Coordinate Geometry is a branch of geometry where we use a pair of coordinates to represent points on a plane. These coordinates are like a map that tells us the exact location of a point using two numbers: an x-coordinate and a y-coordinate. The x-coordinate tells us how far the point is from the vertical axis (also known as the y-axis), while the y-coordinate tells us how far the point is from the horizontal axis (also known as the x-axis).
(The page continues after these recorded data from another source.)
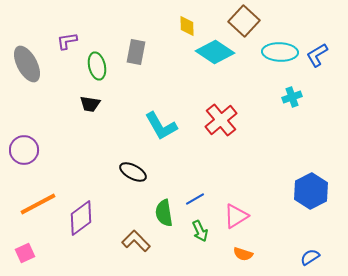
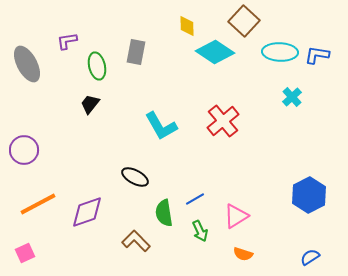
blue L-shape: rotated 40 degrees clockwise
cyan cross: rotated 24 degrees counterclockwise
black trapezoid: rotated 120 degrees clockwise
red cross: moved 2 px right, 1 px down
black ellipse: moved 2 px right, 5 px down
blue hexagon: moved 2 px left, 4 px down
purple diamond: moved 6 px right, 6 px up; rotated 18 degrees clockwise
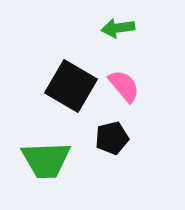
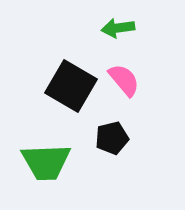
pink semicircle: moved 6 px up
green trapezoid: moved 2 px down
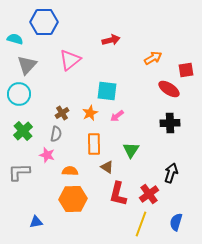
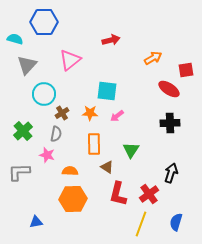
cyan circle: moved 25 px right
orange star: rotated 28 degrees clockwise
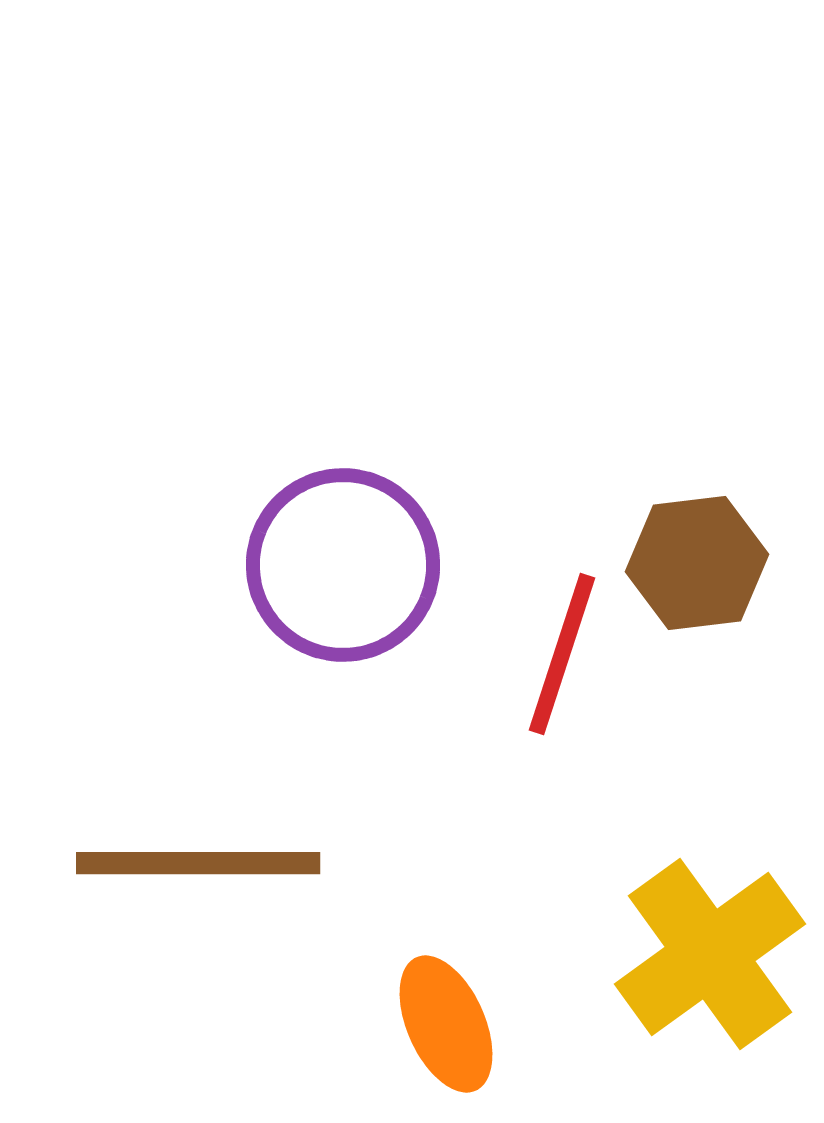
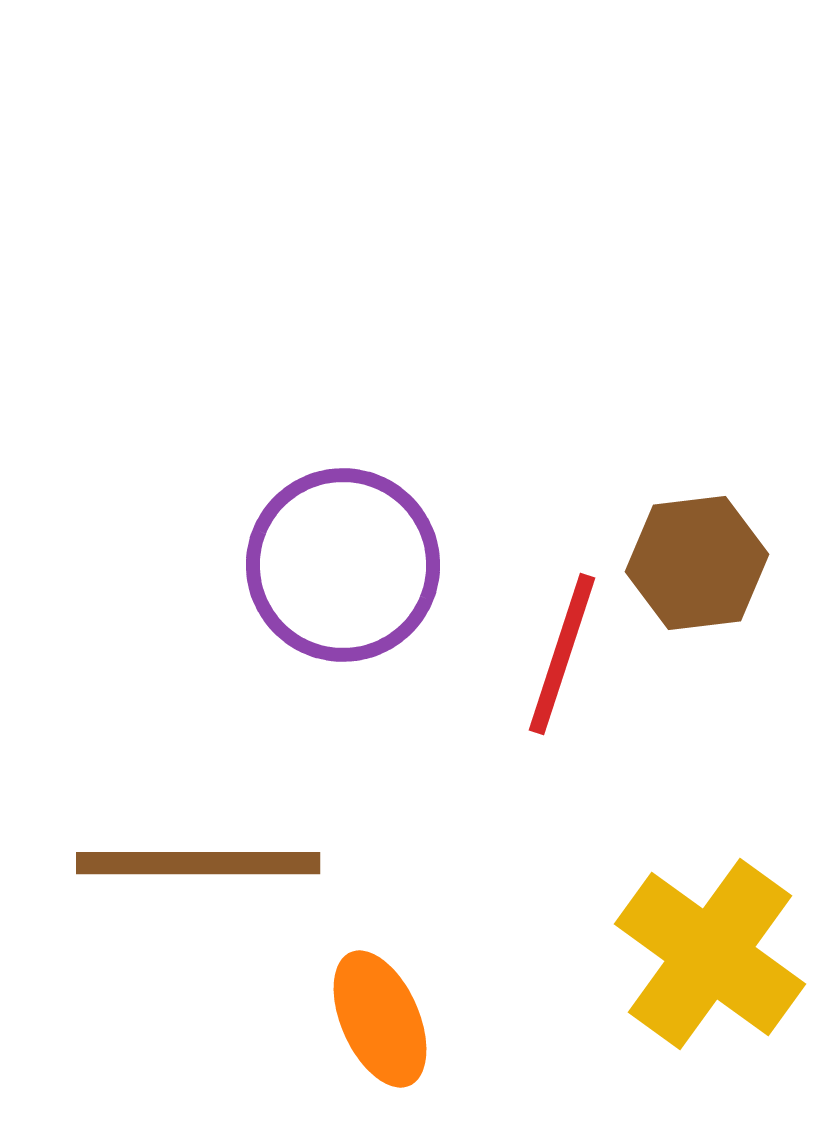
yellow cross: rotated 18 degrees counterclockwise
orange ellipse: moved 66 px left, 5 px up
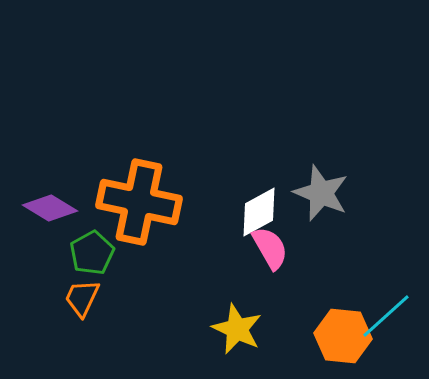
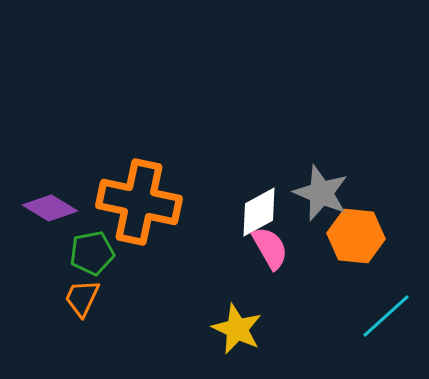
green pentagon: rotated 18 degrees clockwise
orange hexagon: moved 13 px right, 100 px up
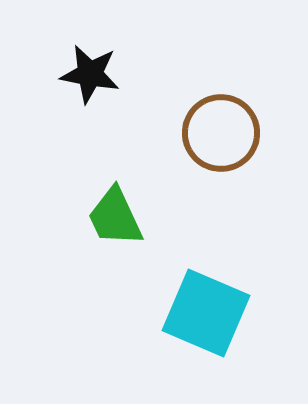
When analyzing points, such as (2,3) and (14,8), it helps to understand that we're essentially plotting these points on a two-dimensional grid. The first number is always the x-coordinate, and the second number is the y-coordinate. This system allows us to visualize mathematical operations and measurements, like distance, much more clearly. By utilizing these tools from Coordinate Geometry, determining how far apart these points are becomes a matter of applying the right formula.

Distance Calculation in coordinate geometry involves using the Distance Formula. This formula helps us calculate the straight-line distance between two points in a coordinate plane. This is particularly useful when you need the shortest possible path from point A to point B.

To find the distance, you substitute the coordinates into the Distance Formula:

• Let \[(x_1, y_1)\] be the first point and \[(x_2, y_2)\] be the second point.
• The formula is \( \sqrt{(x_2-x_1)^2 + (y_2-y_1)^2} \).
• Plug in the specific values, simplify the expression inside the square root, and finally find the square root to determine the distance.

In our example, the distance between points \((2,3)\) and \((14,8)\) was found to be \(13\), which is the exact distance on a straight line between them. This simple yet powerful technique helps us not only understand how far two locations are from each other but also demonstrates the elegance of mathematics in real-world applications.

Radical Expressions occur when you are dealing with roots, specifically square roots, in mathematical operations. These are expressions that include a radical symbol \(\sqrt{}\). In geometry, this often arises when using the Distance Formula, as seen in our example.

When calculating the distance, we reached the step \(\sqrt{169}\). This is a radical expression where the radicand (the number under the square root sign) is \(169\). Calculating a square root is the process of finding a number which, when multiplied by itself, results in the original number. Here, \(13\cdot13 = 169\), hence the square root \(\sqrt{169}\) is \(13\).

When working with radical expressions, it's important to simplify them as much as possible. However, some results (like \(\sqrt{169}\)) may already be in their simplest form. Knowing how to deal with these expressions makes it easier to handle various geometry problems and ensures accurate calculations, especially when needing an exact value.